EXCERPTED TEXT –
GPU vs. CPU?

Graphics Processing Units (GPUs) seem to be a thing these days. Evidently they are optimized for processing certain kinds of data (i.e. video graphics). As it happens, this specialization is well-suited to BitCoin mining.

Some questions:

What are the differences between a GPU and a CPU?

If a GPU can crunch through calculations so much better than a CPU, what makes them poorly-suited for the mundane tasks that a CPU performs in my desktop PC? If I’m running a gigantic discrete-time numerical simulation in an Excel spreadsheet, why would the CPU be able to do it better than a GPU (if the GPU could do it at all)?

What is it about the BitCoin mining operations that makes GPUs such a good match for the job?

GPU’s do one (type of) thing really well. CPU’s do everything sort of okay.

It just so happens that that types of calculations GPU’s are optimized for are also useful for mining bitcoins.

A GPU expects a steady stream of consistently formatted data from one source. The CPU handles all types of data streams from a variety of sources, arriving at varying speeds, with varying levels of urgency.

It’s sort of like the difference between an electrician and a handyman.

This will be a gross oversimplification, but: A CPU is good at performing hundreds of different operations on a small set of data, in sequence. A GPU is good at performing hundreds of different copies of the same operation on pieces of a large set of data all at once (in parallel).

A single CPU core executes a single program at a time, running on a single set of data. CPUs are optimized to do this very fast, and use all kinds of clever tricks to do so, regardless of what the program does, how it is structured, how it’s data is structured, etc. If you have multiple CPU cores (e.g. 2-4 in a modern desktop), each runs a separate program totally independently. And if you have more programs running on your computer than cores available, the CPU cores divide their time between each program, still running just one at a time.

EXERCISE INSTRUCTIONS –
- 1) In the GPU vs. CPU thread, restate the passage from "If a GPU can" to "for mining bitcoins.", substituting "laptop" for "desktop PC".
- 2) Condense the paragraph of the GPU vs. CPU thread that begins "A single CPU core executes a single program" into a short bulleted list that keeps its main facts.
- 3) Write what comes next in the GPU vs. CPU thread, picking up after its final sentence.

SUPPLIED ENTRIES –
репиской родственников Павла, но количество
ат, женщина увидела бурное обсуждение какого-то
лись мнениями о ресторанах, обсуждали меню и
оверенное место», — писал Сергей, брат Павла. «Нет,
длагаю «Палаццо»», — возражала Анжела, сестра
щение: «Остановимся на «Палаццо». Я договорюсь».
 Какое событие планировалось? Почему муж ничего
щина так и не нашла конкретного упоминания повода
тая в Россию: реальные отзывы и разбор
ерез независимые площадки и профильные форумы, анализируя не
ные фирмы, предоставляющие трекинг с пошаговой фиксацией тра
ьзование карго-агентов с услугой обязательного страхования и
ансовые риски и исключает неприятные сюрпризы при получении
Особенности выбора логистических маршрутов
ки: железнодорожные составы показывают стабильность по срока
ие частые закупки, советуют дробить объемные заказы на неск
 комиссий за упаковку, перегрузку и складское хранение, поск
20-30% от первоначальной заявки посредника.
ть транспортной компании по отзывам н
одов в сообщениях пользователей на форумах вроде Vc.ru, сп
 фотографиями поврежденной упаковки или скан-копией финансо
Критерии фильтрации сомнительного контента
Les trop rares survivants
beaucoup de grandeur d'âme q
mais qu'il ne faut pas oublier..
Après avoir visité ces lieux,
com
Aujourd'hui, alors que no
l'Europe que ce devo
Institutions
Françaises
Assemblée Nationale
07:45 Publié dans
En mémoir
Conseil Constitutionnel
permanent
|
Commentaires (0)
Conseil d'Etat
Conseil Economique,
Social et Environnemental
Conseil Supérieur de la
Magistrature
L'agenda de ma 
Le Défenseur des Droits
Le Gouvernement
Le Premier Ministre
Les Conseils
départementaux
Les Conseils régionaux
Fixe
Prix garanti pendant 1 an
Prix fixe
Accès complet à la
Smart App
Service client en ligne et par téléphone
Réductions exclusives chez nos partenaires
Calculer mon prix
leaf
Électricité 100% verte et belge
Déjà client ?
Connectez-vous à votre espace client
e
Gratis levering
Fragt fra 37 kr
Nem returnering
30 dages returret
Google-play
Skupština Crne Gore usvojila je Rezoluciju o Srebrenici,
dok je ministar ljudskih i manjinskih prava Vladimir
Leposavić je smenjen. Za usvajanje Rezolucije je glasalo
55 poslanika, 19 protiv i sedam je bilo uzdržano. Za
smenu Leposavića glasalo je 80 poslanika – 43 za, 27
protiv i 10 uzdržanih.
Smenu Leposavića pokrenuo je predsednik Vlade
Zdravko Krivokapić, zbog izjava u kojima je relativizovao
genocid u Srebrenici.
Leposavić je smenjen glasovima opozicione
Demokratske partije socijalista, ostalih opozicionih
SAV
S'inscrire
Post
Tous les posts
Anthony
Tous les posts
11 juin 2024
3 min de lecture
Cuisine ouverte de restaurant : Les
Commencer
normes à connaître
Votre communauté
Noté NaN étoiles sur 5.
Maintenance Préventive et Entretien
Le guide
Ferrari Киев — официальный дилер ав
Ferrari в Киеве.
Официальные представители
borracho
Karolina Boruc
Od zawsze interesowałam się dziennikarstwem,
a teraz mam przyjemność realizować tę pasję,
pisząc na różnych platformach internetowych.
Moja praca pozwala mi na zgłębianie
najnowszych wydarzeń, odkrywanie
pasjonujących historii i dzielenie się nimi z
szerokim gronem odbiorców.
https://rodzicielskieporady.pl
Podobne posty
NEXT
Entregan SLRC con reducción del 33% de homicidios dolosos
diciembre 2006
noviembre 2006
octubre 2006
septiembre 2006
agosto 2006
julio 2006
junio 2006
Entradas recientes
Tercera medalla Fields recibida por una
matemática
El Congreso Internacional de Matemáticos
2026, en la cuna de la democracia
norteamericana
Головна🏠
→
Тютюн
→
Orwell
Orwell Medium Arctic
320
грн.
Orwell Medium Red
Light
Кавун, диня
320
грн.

EXPECTED RESULTS –
- 1)
If a GPU can crunch through calculations so much better than a CPU, what makes them poorly-suited for the mundane tasks that a CPU performs in my laptop? If I’m running a gigantic discrete-time numerical simulation in an Excel spreadsheet, why would the CPU be able to do it better than a GPU (if the GPU could do it at all)?

What is it about the BitCoin mining operations that makes GPUs such a good match for the job?

GPU’s do one (type of) thing really well. CPU’s do everything sort of okay.

It just so happens that that types of calculations GPU’s are optimized for are also useful for mining bitcoins.

- 2)
- A single CPU core runs one program at a time on one set of data.
- CPUs are optimized to do this very fast and use many clever tricks, whatever the program's or data's structure.
- With multiple cores (e.g. 2-4 in a modern desktop), each core runs a separate program independently.
- When more programs are running than there are cores, the cores divide their time among the programs, still running only one at a time each.

- 3)
A GPU also executes a single program at a time, but it can perform the operations defined by that program in parallel on many different sets of data at once. A GPU might have 100-200 individual “compute units”. Each compute unit individually is much simpler and slower than a CPU core, and the compute units must also operate in lockstep: they can’t run different programs simultaneously, or even different paths of execution within the same program, e.g. two different branches of an if statement. However, if your program and data are structured in such a way that you can process 100-200 different “streams” or segments of your data identically and in parallel, they provide an enormous speedup.

This architecture (unsurprisingly) is very well-suited for graphics work, and certain computational tasks (BitCoin “mining” is simply repeatedly calculating a SHA hash with new random data until you find a hash with a sufficient number of leading zeroes). But they are not suited for general-purpose computation, primarily because of the limitations on flow control and branching: it is very rare in general purpose computation to have to perform the same set of operations identically on hundreds of different elements of data. Most general purpose computation involves performing hundreds of different operations in linear order on a small set of data, which is what a CPU is good for.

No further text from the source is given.